The Company has formed an internal task force that is responsible for oversight of the Company’s implementation strategy for compliance with provisions of the new standard. The Company has also established a project management governance process to manage the implementation across affected disciplines. An external provider specializing in community bank loss driver and CECL reserving model design as well as other related consulting services has been retained, and we have begun to evaluate potential CECL modeling alternatives. As part of this process, the Company has determined potential loan pool segmentation and sub-segmentation under CECL, as well as begun to evaluate the key economic loss drivers for each segment. Further, the Company has begun developing internal controls around the CECL process, data, calculations and implementation. The Company presently plans to generate and evaluate model scenarios under CECL in tandem with its current reserving processes for interim and annual reporting periods during the second half of 2019. While the Company is currently unable to reasonably estimate the impact of adopting this new guidance, management expects the impact of adoption will be significantly influenced by the composition and quality of the Company’s loans as well as the economic conditions as of the date of adoption. The Company also anticipates significant changes to the processes and procedures for calculating the reserve for credit losses and continues to evaluate the potential impact on our consolidated financial statements.

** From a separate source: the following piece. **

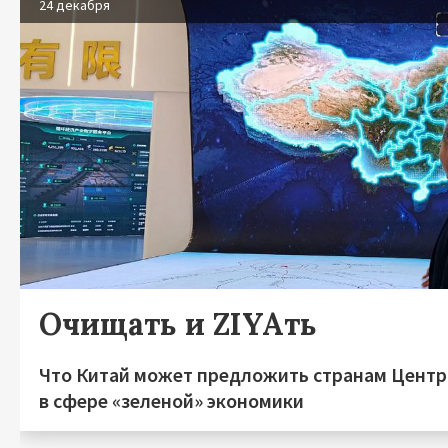
24 декабря
Очищать и ZIYAть
Что Китай может предложить странам Центр
в сфере «зеленой» экономики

FASB Accounting Standards Update (ASU) 2017-04 - Intangibles Goodwill and Other (Subtopic 350): Simplifying the Test for Goodwill Impairment, was issued January 2017. The provisions of the update eliminate the existing second step of the goodwill impairment test which provides for the allocation of reporting unit fair value among existing assets and liabilities, with the net leftover amount representing the implied fair value of goodwill. In replacement of the existing goodwill impairment rule, the update will provide that impairment should be recognized as the excess of any of the reporting unit’s goodwill over the fair value of the reporting unit. Under the provisions of this update, the amount of the impairment is limited to the carrying value of the reporting unit’s goodwill. For public business entities that are SEC filers, the amendments of the update will become effective in fiscal years beginning after December 15, 2019. The Company adopted ASU 2017-04 effective during the first quarter of 2019 and it did not have a material impact on the Company’s financial position, results of operations or cash flows.

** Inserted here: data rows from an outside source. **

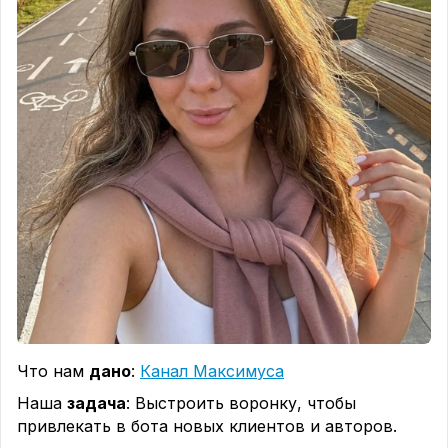
который вы выбрали.
🥗 Допустим, диетолог запускает рекламу с
фразой:
«Весь день держались, а вечером снова съели всё,
что было дома?»
📲 Женщина нажимает на рекламу. Ей должен
открыться пост про вечерние срывы: почему они
случаются, с чем помогает диетолог, какие ещё
материалы есть в канале и с чего начать.
📌 Вот этот пост и называется посадочным.
Он встречает нового человека после рекламы
👀 Женщине не надо искать нужную тему среди
поздравлений, личных фотографий и старых
публикаций.
Что нам
дано
:
Канал Максимуса
Она сразу видит:
«Да, я пришла по адресу. Здесь
Наша
задача
: Выстроить воронку, чтобы
разбирают мою проблему».
привлекать в бота новых клиентов и авторов.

FASB Accounting Standards Update (ASU) 2017-08 - Receivables - Nonrefundable Fees and Other Costs (Subtopic 310-20): Premium Amortization on Purchased Callable Debt Securities, was issued March 2017. The provisions of the update require premiums recognized upon the purchase of callable debt securities to be amortized to the earliest call date in order to avoid losses recognized upon call. For public business entities that are SEC filers, the amendments of the update become effective in fiscal years beginning after December 15, 2018. The Company adopted this ASU effective January 1, 2019 and it did not have a material impact on the Company’s financial position, results of operations or cash flows.

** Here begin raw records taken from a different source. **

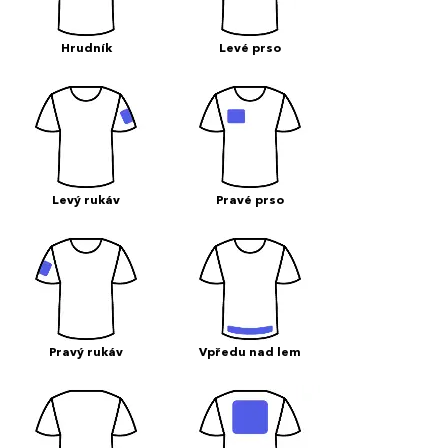
Hrudník
Levé prso
Levý rukáv
Pravé prso
Pravý rukáv
Vpředu nad lem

FASB Accounting Standards Update (ASU) 2018-13 - Fair Value Measurement (Subtopic 820): Disclosure Framework - Changes to the Disclosure Requirements for Fair Value Measurement, was issued August 2018. The primary focus of ASU 2018-13 is to improve the effectiveness of the disclosure requirements for fair value measurements. The changes affect all companies that are required to include fair value measurement disclosures. In general, the amendments in ASU 2018-13 are effective for all entities for fiscal years and interim periods within those fiscal years, beginning after December 15, 2019. An entity is permitted to early adopt the removed or modified disclosures upon the issuance of ASU 2018-13 and may delay adoption of the additional disclosures, which are required for public companies only, until their effective date. Management is currently evaluating the impact these changes will have on the Company’s consolidated financial statements and disclosures.